Geçtiğimiz haftasonu TV'de –gündüz kuşağında yayınlanan
“Entelköy Efeköy'e Karşı” adlı filmi yakalayan oldu mu bilmiyorum;
ben ilk defa izlemiş oldum; oldukça da ilginç buldum. Filmin TV'ye
düşmesinin de gösterdiği üzere eski tarihli bir film - yazılarından
tanıdığınız Selahattin Yusuf da kaymakamı canlandırmış.
Böyle yoğun bir siyasi gündemin içindeyken bir filmdeki iki repliğe
takılmak, onun da ötesinde bunu konu edinmek tuhaf gelebilir, ama
bazen gündelik siyaset yazmaktan insan bunalır; hem yazacaklarım
gündelik olmasa bile siyaset dışı da sayılmaz.
Entelköy Efeköy'e Karşı'nın en ilginç karakteri Aşırı Mustafa'nın
kendini, köye yeni gelmiş “anarşiklerden” ayırmasını “ben
sosyalistim” diyerek açıklamasından bahsediyorum.
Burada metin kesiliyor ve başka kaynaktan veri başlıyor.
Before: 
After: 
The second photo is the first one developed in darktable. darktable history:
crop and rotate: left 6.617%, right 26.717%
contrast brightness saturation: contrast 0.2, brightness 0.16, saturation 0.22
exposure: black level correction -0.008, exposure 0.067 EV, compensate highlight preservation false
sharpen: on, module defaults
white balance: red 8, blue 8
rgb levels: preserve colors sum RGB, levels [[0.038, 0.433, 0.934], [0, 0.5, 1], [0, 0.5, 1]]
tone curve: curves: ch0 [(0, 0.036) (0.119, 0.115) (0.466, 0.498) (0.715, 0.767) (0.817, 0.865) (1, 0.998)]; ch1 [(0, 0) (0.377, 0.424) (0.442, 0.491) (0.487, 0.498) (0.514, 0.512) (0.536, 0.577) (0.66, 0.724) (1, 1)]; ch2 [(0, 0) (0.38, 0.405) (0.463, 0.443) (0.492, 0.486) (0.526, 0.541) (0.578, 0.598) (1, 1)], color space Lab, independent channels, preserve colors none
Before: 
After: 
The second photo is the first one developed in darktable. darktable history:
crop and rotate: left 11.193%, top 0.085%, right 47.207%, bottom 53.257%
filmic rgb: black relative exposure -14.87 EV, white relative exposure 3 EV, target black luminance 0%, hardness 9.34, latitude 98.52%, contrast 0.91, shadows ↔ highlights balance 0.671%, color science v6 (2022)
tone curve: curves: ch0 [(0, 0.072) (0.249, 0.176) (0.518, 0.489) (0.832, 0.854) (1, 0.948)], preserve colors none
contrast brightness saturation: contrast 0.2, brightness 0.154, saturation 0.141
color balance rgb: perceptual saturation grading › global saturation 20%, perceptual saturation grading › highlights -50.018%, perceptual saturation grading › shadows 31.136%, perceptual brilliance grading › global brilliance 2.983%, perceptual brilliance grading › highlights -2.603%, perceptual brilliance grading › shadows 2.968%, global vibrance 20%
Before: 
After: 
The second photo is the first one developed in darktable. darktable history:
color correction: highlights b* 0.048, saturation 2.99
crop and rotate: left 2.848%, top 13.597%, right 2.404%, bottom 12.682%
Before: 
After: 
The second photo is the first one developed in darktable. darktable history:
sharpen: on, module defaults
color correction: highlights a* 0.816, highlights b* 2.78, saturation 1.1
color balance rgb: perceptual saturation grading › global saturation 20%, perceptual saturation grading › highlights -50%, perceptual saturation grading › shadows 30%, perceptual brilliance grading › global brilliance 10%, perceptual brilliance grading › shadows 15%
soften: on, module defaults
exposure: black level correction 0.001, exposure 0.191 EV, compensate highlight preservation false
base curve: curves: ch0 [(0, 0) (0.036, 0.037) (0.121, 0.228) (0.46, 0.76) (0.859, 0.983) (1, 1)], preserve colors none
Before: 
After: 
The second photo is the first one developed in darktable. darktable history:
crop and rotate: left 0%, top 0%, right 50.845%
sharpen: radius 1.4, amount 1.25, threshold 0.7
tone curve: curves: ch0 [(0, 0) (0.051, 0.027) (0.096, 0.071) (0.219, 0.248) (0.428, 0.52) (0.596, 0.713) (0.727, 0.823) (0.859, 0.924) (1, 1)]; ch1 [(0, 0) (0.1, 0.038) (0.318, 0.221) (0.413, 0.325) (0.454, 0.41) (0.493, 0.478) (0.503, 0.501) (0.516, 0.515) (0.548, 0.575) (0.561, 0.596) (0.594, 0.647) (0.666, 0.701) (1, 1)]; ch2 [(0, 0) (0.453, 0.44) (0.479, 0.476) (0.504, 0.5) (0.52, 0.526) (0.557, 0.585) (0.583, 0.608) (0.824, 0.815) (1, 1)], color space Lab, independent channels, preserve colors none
Evet sosyalizm ve
anarşizm arasındaki farkı biliyor muyuz sorusunun izinden gitmek
isterim.
Sosyalizmden başlamak sanırım daha kolayımıza gelir; zira 80'lerde
sağ sol davasından tutun; Paris Komünü'ne özenen Gezicilerin, parkı
işgal ettiği Gezi olaylarına dek dönemlere yayılmış girişimleri
Türkiye'de bizzat tecrübe ettiğimiz için aşina sayılırız
sosyalizme. “Sosyalizm ne, Marksizm ne?” diyecekler için
sosyalizmin, Marksist teoride kapitalizmin yerini alacak geçiş
toplumunu simgelediğini söyleyelim. Marksistlere göre sosyalizm,
kapitalizmin yerini aldıktan sonra kendiliğinden sönecek ve toplum
–yine kendiliğinden komünizme evrilecektir. Yani, sosyalizm
komünizmin öncülüdür, sınıfsız topluma geçilirken toplumun sondan
bir önceki aşamasıdır; tamamlanmadan önceki halidir.